Prompt: Only lines holding the word "input" are wanted. Copy them from the listing below.

Records to process: Begin

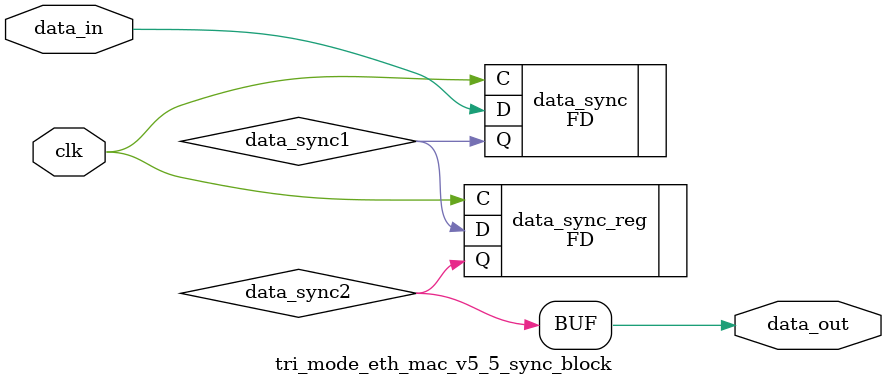
<source format=v>

`timescale 1ps / 1ps

module tri_mode_eth_mac_v5_5_sync_block #(
  parameter INITIALISE = 2'b00
)
(
  input        clk,              // clock to be sync'ed to
  input        data_in,          // Data to be 'synced'
  output       data_out          // synced data
);

  // Internal Signals
  wire data_sync1;
  wire data_sync2;


  (* ASYNC_REG = "TRUE", RLOC = "X0Y0",  SHREG_EXTRACT = "NO" *)
  FD #(
    .INIT (INITIALISE[0])
  ) data_sync (
    .C  (clk),
    .D  (data_in),
    .Q  (data_sync1)
  );


  (* ASYNC_REG = "TRUE", RLOC = "X0Y0",  SHREG_EXTRACT = "NO" *)
  FD #(
   .INIT (INITIALISE[1])
  ) data_sync_reg (
  .C  (clk),
  .D  (data_sync1),
  .Q  (data_sync2)
  );


  assign data_out = data_sync2;


endmodule



</source>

Records to process: End

Exercise answer:
  input        clk,              // clock to be sync'ed to
  input        data_in,          // Data to be 'synced'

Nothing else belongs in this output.